Source material:
>>>>
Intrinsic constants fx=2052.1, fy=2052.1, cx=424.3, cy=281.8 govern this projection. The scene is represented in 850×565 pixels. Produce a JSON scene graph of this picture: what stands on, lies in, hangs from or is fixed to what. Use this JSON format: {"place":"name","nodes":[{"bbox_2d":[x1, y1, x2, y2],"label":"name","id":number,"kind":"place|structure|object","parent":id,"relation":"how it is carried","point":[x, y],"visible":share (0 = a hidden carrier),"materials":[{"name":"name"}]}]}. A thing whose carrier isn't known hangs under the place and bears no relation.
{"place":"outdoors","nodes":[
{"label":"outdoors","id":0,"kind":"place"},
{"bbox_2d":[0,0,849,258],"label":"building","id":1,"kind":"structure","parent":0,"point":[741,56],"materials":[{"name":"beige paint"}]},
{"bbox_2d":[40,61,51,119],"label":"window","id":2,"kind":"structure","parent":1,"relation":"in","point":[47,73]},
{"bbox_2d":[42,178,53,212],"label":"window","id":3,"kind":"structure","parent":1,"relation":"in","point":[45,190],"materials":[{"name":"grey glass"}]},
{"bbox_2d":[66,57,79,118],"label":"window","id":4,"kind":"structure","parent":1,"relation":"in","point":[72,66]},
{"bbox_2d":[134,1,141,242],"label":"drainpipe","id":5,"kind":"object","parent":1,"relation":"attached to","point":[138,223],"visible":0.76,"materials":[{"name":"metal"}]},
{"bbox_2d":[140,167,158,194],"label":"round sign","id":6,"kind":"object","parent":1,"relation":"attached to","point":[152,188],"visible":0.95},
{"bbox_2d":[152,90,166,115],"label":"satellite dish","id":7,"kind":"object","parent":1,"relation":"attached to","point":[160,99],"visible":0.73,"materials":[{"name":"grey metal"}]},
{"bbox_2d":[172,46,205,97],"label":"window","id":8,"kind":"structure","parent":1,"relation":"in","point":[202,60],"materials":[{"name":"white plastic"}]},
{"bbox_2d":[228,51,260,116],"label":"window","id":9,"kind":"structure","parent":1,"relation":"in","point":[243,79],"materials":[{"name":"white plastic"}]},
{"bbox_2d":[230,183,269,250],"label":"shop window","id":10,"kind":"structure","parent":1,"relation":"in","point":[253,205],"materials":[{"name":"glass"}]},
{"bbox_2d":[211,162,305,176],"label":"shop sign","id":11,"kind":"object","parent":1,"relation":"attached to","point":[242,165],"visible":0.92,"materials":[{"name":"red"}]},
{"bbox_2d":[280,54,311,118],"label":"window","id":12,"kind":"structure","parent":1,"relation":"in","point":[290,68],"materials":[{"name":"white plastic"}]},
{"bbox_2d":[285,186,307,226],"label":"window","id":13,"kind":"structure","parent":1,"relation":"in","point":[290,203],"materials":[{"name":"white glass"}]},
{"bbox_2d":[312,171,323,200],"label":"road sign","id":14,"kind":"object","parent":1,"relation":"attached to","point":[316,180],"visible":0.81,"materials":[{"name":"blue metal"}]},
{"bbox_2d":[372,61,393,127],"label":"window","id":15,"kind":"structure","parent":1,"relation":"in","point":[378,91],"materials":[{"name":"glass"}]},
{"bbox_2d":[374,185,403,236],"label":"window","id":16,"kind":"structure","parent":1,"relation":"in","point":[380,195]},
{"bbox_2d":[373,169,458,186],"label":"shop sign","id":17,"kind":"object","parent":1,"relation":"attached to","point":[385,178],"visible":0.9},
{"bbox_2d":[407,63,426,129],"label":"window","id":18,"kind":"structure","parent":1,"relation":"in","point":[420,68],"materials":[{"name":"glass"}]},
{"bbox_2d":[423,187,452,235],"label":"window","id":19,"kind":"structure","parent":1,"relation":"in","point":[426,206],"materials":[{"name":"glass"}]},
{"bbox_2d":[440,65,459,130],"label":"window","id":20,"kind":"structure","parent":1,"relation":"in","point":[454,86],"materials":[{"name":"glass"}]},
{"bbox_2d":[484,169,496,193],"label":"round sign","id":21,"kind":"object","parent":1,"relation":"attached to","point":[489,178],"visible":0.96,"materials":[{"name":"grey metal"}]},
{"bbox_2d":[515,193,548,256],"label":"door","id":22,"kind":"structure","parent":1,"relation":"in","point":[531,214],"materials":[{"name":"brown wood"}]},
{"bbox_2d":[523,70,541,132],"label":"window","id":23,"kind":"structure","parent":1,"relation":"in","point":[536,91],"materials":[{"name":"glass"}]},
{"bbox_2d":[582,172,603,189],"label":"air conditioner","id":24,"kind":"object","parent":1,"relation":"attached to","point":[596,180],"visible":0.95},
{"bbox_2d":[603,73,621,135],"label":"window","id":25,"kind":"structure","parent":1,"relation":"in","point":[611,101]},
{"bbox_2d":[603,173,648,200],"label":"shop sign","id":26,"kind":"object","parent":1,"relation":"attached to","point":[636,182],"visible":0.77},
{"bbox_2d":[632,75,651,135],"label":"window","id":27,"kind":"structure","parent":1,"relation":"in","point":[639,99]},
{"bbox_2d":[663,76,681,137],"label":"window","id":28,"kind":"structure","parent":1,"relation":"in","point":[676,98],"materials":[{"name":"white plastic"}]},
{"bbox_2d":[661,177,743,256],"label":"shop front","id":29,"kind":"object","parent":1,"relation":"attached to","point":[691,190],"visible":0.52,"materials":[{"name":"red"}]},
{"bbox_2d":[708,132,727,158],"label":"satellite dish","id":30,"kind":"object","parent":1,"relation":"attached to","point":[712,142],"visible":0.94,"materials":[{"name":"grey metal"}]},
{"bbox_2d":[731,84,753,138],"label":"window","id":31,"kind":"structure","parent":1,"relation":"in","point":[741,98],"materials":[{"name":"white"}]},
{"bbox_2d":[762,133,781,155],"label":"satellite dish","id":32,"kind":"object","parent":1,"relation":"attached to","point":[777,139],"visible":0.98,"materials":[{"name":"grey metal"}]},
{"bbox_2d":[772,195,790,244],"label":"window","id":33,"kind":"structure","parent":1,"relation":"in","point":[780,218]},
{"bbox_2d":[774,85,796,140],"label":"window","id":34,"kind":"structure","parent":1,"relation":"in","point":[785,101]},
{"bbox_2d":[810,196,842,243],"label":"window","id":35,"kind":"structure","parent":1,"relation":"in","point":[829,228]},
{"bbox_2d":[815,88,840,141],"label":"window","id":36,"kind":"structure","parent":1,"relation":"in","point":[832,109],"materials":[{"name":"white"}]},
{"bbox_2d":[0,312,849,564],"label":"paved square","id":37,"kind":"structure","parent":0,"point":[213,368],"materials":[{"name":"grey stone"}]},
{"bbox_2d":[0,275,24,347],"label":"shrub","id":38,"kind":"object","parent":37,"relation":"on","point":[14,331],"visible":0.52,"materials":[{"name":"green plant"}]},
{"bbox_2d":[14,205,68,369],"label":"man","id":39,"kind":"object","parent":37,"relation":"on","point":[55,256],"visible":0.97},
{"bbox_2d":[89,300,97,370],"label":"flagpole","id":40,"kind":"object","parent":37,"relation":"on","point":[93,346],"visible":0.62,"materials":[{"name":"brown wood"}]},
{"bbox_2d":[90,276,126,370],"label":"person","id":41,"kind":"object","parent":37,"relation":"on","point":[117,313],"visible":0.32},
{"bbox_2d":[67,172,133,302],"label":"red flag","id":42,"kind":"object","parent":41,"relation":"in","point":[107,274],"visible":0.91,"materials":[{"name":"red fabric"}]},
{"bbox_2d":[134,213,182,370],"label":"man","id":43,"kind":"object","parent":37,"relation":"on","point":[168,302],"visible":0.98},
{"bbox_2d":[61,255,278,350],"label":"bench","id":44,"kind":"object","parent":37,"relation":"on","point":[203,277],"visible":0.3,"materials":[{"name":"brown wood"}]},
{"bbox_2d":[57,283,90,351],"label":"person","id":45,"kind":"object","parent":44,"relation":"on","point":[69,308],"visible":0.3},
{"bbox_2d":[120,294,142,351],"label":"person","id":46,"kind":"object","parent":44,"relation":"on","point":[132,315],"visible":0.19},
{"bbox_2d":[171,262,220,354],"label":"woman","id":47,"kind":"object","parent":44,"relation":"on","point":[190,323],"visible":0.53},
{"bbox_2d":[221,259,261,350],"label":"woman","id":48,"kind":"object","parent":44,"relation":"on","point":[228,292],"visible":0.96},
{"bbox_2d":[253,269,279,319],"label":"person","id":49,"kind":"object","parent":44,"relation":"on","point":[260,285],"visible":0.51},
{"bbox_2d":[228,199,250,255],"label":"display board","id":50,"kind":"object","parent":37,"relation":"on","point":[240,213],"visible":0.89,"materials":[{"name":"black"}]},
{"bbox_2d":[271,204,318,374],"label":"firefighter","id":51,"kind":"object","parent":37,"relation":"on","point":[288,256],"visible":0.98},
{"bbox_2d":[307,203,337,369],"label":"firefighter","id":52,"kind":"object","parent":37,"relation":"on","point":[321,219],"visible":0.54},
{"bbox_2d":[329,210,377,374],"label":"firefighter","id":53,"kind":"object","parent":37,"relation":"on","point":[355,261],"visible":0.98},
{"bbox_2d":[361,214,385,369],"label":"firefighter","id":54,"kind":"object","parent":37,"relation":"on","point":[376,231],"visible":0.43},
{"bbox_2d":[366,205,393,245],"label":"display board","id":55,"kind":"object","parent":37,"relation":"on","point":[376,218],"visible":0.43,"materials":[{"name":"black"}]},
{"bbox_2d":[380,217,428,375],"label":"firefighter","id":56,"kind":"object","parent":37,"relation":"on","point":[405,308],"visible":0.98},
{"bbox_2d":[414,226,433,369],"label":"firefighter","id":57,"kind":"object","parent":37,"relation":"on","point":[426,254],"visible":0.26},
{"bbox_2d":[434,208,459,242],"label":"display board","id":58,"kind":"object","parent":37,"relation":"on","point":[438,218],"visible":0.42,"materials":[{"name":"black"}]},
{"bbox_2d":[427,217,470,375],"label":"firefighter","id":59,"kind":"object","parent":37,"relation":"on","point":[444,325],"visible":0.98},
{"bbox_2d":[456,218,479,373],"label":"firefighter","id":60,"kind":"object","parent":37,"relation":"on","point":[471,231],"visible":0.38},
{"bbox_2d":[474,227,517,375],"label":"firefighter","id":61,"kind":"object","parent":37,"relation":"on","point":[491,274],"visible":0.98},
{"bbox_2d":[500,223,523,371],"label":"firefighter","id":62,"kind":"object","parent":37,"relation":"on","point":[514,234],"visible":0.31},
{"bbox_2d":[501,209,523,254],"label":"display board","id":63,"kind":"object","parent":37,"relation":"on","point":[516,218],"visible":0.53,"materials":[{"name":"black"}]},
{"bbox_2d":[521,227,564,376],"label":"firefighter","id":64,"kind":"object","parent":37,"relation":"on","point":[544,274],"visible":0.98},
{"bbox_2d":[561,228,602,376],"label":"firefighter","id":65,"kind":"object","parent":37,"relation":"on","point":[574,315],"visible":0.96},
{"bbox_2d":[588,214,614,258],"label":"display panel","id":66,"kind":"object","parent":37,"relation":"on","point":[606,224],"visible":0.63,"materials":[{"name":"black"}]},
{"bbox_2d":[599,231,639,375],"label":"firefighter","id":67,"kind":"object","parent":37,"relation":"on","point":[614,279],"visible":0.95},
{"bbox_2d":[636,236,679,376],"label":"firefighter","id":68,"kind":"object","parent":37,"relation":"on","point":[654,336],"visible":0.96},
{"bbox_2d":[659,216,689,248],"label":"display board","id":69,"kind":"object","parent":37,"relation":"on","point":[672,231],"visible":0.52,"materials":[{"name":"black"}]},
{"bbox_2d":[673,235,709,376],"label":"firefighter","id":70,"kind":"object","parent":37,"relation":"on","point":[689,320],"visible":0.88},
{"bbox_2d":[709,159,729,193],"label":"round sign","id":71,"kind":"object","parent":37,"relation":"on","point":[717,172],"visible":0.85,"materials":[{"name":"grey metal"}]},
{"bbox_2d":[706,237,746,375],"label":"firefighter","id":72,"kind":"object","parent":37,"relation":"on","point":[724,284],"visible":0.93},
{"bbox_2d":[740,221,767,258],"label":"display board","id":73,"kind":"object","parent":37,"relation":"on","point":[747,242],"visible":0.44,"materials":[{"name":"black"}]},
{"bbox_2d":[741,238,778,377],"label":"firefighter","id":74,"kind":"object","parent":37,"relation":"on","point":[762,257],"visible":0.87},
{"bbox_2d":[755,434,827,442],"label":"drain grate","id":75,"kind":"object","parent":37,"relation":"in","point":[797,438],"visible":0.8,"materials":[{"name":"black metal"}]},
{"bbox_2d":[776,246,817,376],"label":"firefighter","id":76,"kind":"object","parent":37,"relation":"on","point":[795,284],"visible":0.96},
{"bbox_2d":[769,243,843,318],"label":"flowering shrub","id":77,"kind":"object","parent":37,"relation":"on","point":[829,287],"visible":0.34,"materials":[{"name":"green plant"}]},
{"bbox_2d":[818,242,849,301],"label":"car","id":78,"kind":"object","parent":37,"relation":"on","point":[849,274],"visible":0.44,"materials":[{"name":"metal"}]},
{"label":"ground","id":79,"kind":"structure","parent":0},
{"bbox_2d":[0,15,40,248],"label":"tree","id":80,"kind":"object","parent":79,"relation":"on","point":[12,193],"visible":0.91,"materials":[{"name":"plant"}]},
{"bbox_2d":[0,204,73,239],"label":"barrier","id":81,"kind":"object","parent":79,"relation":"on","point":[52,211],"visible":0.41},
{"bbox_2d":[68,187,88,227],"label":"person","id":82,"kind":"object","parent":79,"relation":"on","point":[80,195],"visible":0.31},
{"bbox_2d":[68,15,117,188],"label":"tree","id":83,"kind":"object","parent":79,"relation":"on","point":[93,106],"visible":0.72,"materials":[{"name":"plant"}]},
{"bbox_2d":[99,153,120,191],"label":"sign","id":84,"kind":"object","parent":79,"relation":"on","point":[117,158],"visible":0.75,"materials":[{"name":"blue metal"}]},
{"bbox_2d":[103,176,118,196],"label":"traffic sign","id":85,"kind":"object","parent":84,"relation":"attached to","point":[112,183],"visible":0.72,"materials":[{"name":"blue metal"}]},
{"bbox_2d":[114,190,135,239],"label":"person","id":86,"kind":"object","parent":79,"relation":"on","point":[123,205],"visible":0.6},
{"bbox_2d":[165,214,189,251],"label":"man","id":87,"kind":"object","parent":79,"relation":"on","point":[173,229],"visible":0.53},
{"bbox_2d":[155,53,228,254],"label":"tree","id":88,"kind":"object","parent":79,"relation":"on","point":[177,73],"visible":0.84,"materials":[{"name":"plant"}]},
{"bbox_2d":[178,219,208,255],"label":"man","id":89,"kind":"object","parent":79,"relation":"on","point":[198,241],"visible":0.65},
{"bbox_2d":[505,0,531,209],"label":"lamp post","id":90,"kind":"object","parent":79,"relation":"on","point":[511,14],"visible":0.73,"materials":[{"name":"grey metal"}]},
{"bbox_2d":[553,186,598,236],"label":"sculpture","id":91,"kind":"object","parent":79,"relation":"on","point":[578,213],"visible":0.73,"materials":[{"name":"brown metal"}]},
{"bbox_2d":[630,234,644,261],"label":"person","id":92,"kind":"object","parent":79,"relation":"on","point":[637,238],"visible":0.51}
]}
<<<<
What you are asked to do: Whenever the word "shop" appears in a line of the listing, report that line.

Final answer:
{"bbox_2d":[230,183,269,250],"label":"shop window","id":10,"kind":"structure","parent":1,"relation":"in","point":[253,205],"materials":[{"name":"glass"}]},
{"bbox_2d":[211,162,305,176],"label":"shop sign","id":11,"kind":"object","parent":1,"relation":"attached to","point":[242,165],"visible":0.92,"materials":[{"name":"red"}]},
{"bbox_2d":[373,169,458,186],"label":"shop sign","id":17,"kind":"object","parent":1,"relation":"attached to","point":[385,178],"visible":0.9},
{"bbox_2d":[603,173,648,200],"label":"shop sign","id":26,"kind":"object","parent":1,"relation":"attached to","point":[636,182],"visible":0.77},
{"bbox_2d":[661,177,743,256],"label":"shop front","id":29,"kind":"object","parent":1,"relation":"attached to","point":[691,190],"visible":0.52,"materials":[{"name":"red"}]},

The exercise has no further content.